:: DIRECTIONS ::
Write the records out once more, exactly as they are given.

** Opening MATERIAL PROVIDED block **

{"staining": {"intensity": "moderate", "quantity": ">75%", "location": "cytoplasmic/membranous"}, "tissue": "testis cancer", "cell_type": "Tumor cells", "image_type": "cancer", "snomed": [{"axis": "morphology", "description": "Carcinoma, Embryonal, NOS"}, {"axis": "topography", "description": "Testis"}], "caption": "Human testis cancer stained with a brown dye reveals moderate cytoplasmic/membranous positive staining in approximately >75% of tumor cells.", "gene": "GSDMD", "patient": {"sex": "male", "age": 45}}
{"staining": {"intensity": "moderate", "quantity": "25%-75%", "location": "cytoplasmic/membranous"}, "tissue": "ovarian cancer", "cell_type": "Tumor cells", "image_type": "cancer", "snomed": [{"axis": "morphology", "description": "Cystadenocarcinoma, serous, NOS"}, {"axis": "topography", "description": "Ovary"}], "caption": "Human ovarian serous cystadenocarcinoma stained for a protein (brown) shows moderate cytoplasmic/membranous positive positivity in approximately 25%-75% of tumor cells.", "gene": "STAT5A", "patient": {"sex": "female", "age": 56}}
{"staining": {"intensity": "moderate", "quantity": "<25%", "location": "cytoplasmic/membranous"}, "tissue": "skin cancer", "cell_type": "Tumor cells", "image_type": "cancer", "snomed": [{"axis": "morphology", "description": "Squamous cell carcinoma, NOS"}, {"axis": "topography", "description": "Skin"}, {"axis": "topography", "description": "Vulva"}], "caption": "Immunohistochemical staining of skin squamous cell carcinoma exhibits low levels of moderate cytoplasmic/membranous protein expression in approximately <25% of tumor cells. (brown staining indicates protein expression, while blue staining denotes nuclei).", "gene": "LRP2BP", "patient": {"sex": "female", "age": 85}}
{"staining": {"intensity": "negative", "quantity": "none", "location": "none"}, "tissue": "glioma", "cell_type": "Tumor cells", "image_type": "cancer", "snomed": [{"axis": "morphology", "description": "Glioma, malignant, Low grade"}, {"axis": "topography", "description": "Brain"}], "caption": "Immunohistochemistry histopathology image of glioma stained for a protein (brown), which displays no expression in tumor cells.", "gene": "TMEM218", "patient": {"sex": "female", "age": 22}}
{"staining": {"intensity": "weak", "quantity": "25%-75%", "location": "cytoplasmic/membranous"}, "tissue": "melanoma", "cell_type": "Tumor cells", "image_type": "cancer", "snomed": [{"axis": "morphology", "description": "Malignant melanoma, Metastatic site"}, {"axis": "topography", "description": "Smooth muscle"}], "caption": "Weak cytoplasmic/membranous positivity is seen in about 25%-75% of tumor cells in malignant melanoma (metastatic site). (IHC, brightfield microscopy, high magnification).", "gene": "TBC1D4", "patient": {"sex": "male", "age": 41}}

** Closing MATERIAL PROVIDED block **

:: ANSWER TO THIS PROBLEM ::
{"staining": {"intensity": "moderate", "quantity": ">75%", "location": "cytoplasmic/membranous"}, "tissue": "testis cancer", "cell_type": "Tumor cells", "image_type": "cancer", "snomed": [{"axis": "morphology", "description": "Carcinoma, Embryonal, NOS"}, {"axis": "topography", "description": "Testis"}], "caption": "Human testis cancer stained with a brown dye reveals moderate cytoplasmic/membranous positive staining in approximately >75% of tumor cells.", "gene": "GSDMD", "patient": {"sex": "male", "age": 45}}
{"staining": {"intensity": "moderate", "quantity": "25%-75%", "location": "cytoplasmic/membranous"}, "tissue": "ovarian cancer", "cell_type": "Tumor cells", "image_type": "cancer", "snomed": [{"axis": "morphology", "description": "Cystadenocarcinoma, serous, NOS"}, {"axis": "topography", "description": "Ovary"}], "caption": "Human ovarian serous cystadenocarcinoma stained for a protein (brown) shows moderate cytoplasmic/membranous positive positivity in approximately 25%-75% of tumor cells.", "gene": "STAT5A", "patient": {"sex": "female", "age": 56}}
{"staining": {"intensity": "moderate", "quantity": "<25%", "location": "cytoplasmic/membranous"}, "tissue": "skin cancer", "cell_type": "Tumor cells", "image_type": "cancer", "snomed": [{"axis": "morphology", "description": "Squamous cell carcinoma, NOS"}, {"axis": "topography", "description": "Skin"}, {"axis": "topography", "description": "Vulva"}], "caption": "Immunohistochemical staining of skin squamous cell carcinoma exhibits low levels of moderate cytoplasmic/membranous protein expression in approximately <25% of tumor cells. (brown staining indicates protein expression, while blue staining denotes nuclei).", "gene": "LRP2BP", "patient": {"sex": "female", "age": 85}}
{"staining": {"intensity": "negative", "quantity": "none", "location": "none"}, "tissue": "glioma", "cell_type": "Tumor cells", "image_type": "cancer", "snomed": [{"axis": "morphology", "description": "Glioma, malignant, Low grade"}, {"axis": "topography", "description": "Brain"}], "caption": "Immunohistochemistry histopathology image of glioma stained for a protein (brown), which displays no expression in tumor cells.", "gene": "TMEM218", "patient": {"sex": "female", "age": 22}}
{"staining": {"intensity": "weak", "quantity": "25%-75%", "location": "cytoplasmic/membranous"}, "tissue": "melanoma", "cell_type": "Tumor cells", "image_type": "cancer", "snomed": [{"axis": "morphology", "description": "Malignant melanoma, Metastatic site"}, {"axis": "topography", "description": "Smooth muscle"}], "caption": "Weak cytoplasmic/membranous positivity is seen in about 25%-75% of tumor cells in malignant melanoma (metastatic site). (IHC, brightfield microscopy, high magnification).", "gene": "TBC1D4", "patient": {"sex": "male", "age": 41}}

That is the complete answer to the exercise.